Over the past many months, I had visited seven countries, all told, to eat steak. Considering there are 195 countries in the word, that’s a rather meager percentage. I had witnessed a mere handful of geographical points on a planet whose immensity and diversity defy comprehension. I did not visit Ethiopia, for example, but I wish I had, because Ethiopians are fond of a very lean steak tartare called kitfo. I would like to visit the grass-growing paradise that is New Zealand for its “steak of origin competition” that attempts to determine, on a yearly basis, which farm is raising the most outstanding beef. On the way there, I’d drop in on Australia for a steak or two. Uruguay is up there with Argentina in terms of steak consumption, and I have heard stories about Uruguayan steaks served with the hide still on—I need to see and eat such a steak in person. Koreans have their own breed of ultra-marbled cattle called Hanwoo, which, despite being the color of suede, are related to Japan’s black Wagyu. Koreans consider their steak superior to any other, but those steaks may be on the path to ruin because recently they have taken to crossing their Hanwoo with big and tall Charolais cattle, all in the name of improved yield. Lament not, however, because there are pictures on the Internet of North Korean Hanwoo cows eating grass and pulling wooden carts. They appear to survive off mangy forage and I have fantasies of airlifting a herd to Bridge of Earn and leaving them in the care of Angus Mackay.

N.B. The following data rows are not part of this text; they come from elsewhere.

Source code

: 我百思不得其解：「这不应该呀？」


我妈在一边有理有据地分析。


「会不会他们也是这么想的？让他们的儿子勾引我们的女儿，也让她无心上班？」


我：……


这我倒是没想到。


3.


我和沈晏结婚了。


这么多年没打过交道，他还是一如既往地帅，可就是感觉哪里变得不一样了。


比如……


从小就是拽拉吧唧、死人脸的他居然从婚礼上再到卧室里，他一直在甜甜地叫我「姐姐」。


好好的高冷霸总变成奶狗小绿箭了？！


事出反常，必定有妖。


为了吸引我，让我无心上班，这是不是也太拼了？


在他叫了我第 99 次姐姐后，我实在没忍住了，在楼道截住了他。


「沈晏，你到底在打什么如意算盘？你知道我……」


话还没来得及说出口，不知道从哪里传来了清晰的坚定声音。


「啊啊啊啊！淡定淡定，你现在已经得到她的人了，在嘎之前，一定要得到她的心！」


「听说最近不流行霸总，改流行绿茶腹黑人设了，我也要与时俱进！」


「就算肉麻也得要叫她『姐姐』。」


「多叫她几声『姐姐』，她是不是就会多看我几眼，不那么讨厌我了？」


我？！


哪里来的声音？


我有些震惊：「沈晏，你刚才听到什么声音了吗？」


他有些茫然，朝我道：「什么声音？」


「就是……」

In Mongolia, cattle survive on land so dry and barren it looks like the moon. Could they marble like a black Wagyu or a Hanwoo? Is their meat finer grained than a Highland’s? How saturated is their fat? What would a Mongolian cow taste like after twelve months under Allen Williams’s supervision? No one seems to know. Another Asian breed said to fatten very well on grass is known as an Aulie-Ata. That’s a name I would like to see on a restaurant menu, but chances are I won’t.

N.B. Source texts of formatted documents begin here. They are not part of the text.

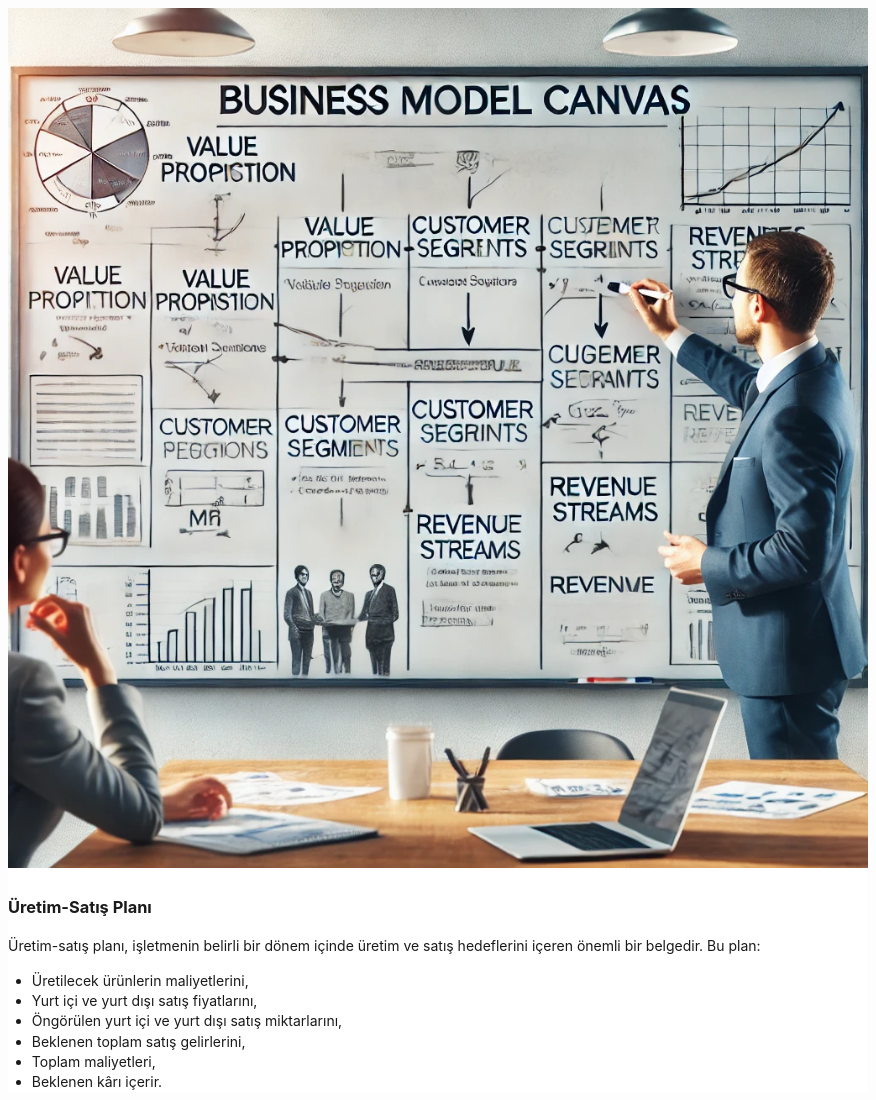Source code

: ![bg right:20%](assets/is-modeli-kanvas.png)

### **Üretim-Satış Planı**

Üretim-satış planı, işletmenin belirli bir dönem içinde üretim ve satış hedeflerini içeren önemli bir belgedir. Bu plan:

- Üretilecek ürünlerin maliyetlerini,
- Yurt içi ve yurt dışı satış fiyatlarını,
- Öngörülen yurt içi ve yurt dışı satış miktarlarını,
- Beklenen toplam satış gelirlerini,
- Toplam maliyetleri,
- Beklenen kârı içerir.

Steak remains a mystery. Its greatness is, at best, only dimly understood. The one secret the world has mastered is how to produce steak in the greatest possible volume. But a few people—Glenn Elzinga, Allen Williams, and Angus Mackay among them—have taken up the fight for quality, for less-saturated fatty acids, slow-twitch muscle fibers, terpenes, flavonoids, carotenoids, and flavor. Perhaps one day ranchers will walk through mountain valleys collecting soil samples and sporting refractometers, all in the hopes of finding land on which to create sublime steak. The story, really, has just begun.